The holiday spirit of peace on Earth and good will toward man seems positively quaint as the presidential candidates returned with a vengeance this week to the campaign trail in a final, furious dash to the first 2016 balloting, now just over three weeks away in Iowa.
Good afternoon, I'm Mark Z. Barabak, filling in for Washington Bureau Chief David Lauter. Welcome to the Friday edition of Essential Politics, in which we look at the major developments of the last week in the race for president and highlight stories that provide insight beyond the immediate headlines.
A new year brought a familiar dynamic, with Donald Trump again dominating the campaign dialogue, this time raising questions about Canadian-born Ted Cruz's eligibility for the White House. The Texas senator, a U.S. citizen by virtue of his mother's citizenship, batted away the issue as a deliberate distraction, but it dominated several days of headlines as the GOP field looks toward its next debate Thursday in South Carolina.
The Republican race has effectively settled into a three-way contest between Trump, Cruz — the Iowa front-runner — and a clutch of candidates vying to emerge as the establishment-backed alternative. One of the contenders in that latter category, Florida Sen. Marco Rubio, has drawn mocking criticism from rivals for his less-than-breakneck campaign pace, as Lisa Mascaro and Michael A. Memoli reported from New Hampshire.
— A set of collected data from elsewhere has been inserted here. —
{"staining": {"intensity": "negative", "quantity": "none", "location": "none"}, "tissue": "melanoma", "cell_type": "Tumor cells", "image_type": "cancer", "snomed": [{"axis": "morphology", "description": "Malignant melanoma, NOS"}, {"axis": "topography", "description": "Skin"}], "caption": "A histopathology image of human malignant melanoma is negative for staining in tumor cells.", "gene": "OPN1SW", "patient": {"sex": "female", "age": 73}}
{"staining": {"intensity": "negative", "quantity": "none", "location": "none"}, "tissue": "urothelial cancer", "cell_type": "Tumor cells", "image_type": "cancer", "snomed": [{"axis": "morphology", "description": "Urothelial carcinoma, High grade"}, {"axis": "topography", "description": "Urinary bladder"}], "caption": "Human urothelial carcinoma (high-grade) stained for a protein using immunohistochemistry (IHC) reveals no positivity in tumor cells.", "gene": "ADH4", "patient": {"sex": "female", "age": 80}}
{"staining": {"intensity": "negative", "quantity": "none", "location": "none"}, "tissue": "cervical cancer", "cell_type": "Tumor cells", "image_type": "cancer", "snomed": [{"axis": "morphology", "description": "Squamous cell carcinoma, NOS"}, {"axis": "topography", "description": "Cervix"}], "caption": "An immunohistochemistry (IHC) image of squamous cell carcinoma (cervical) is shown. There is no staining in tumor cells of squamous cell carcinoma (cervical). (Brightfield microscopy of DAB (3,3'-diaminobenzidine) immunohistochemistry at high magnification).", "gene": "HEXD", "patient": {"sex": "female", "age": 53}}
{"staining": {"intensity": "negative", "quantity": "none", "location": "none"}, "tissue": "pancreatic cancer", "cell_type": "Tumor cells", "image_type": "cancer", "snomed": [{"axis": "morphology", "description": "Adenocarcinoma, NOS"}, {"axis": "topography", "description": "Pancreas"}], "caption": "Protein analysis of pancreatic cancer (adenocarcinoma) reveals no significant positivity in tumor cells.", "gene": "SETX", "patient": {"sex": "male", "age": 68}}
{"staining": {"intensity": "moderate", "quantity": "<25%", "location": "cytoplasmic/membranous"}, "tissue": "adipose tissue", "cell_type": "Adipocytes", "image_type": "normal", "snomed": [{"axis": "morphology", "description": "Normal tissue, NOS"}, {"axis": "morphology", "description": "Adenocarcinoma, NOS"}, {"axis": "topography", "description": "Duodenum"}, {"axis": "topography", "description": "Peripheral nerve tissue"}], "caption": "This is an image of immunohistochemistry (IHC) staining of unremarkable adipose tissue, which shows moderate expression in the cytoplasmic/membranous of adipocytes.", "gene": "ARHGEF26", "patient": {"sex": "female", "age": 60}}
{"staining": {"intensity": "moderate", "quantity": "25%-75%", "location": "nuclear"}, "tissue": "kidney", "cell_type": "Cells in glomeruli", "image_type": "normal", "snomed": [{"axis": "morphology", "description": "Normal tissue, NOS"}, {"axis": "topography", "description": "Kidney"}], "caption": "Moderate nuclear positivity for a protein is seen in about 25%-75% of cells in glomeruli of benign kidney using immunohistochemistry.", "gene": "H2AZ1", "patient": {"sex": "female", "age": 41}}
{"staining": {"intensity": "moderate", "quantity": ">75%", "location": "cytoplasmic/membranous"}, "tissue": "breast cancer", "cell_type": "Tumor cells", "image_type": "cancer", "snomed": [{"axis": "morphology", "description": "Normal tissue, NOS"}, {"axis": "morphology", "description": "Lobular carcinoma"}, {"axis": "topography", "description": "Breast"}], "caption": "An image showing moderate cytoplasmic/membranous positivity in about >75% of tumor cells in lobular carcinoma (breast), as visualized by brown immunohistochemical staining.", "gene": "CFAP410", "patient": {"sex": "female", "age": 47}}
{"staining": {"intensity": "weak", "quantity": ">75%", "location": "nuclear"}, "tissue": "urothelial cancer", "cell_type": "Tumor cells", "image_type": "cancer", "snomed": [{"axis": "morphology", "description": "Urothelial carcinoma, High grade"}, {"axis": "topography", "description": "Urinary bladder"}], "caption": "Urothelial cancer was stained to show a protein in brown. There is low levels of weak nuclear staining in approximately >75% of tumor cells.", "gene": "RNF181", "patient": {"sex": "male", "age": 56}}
As Congress returned to work on Capitol Hill, Mascaro also reported on Paul Ryan's desire to use his position as House Speaker to lay out an agenda for the GOP that could buoy candidates fearful of running with the unpredictable Trump atop the Republican ticket.
Hillary Clinton's charm offensive
On the Democratic side, Vermont Sen. Bernie Sanders went to Wall Street to shake his fist at an old nemesis; Hillary Clinton traveled to Iowa; and Martin O'Malley, Maryland's former governor, joined the two of them for a forum in the home state of outgoing Senate Democratic Leader Harry Reid of Nevada.
Chris Megerian followed Clinton and reports from Iowa that, while not exactly warm and fuzzy, the former first lady and secretary of State is "a lot fuzzier than she was" when her presidential ambitions crashed and nearly burned in the 2008 caucuses.
Cathleen Decker was on hand when Clinton came to Southern California's San Gabriel Valley for an event aimed at Asian American and Pacific Islander voters, and notes the appearance was less about carrying in-the-bag California than competing in battlegrounds Nevada and Virginia, where minority turnout will be key.
Finally, David Lauter offers a year-opening look at the handful of questions that could decide this most volatile and unpredictable race for the White House.
In California, meantime, Gov. Jerry Brown outlined a $171-billion spending proposal that boosts public education, offers modest help to low-income families and seeks to stash money away to ward off future budget deficits. Our Sacramento team has all the details.
What we're reading
The Washington Post does a boffo job summing up the past year in politics and how it brought the 2016 race to where it stands today. Very long, but worth the time.
Writing in the Boston Globe, David Shribman offers a panoramic take on the Trump phenomenon, summoning memories of William Jennings Bryan, Huey Long, Joseph McCarthy, H. Ross Perot and others.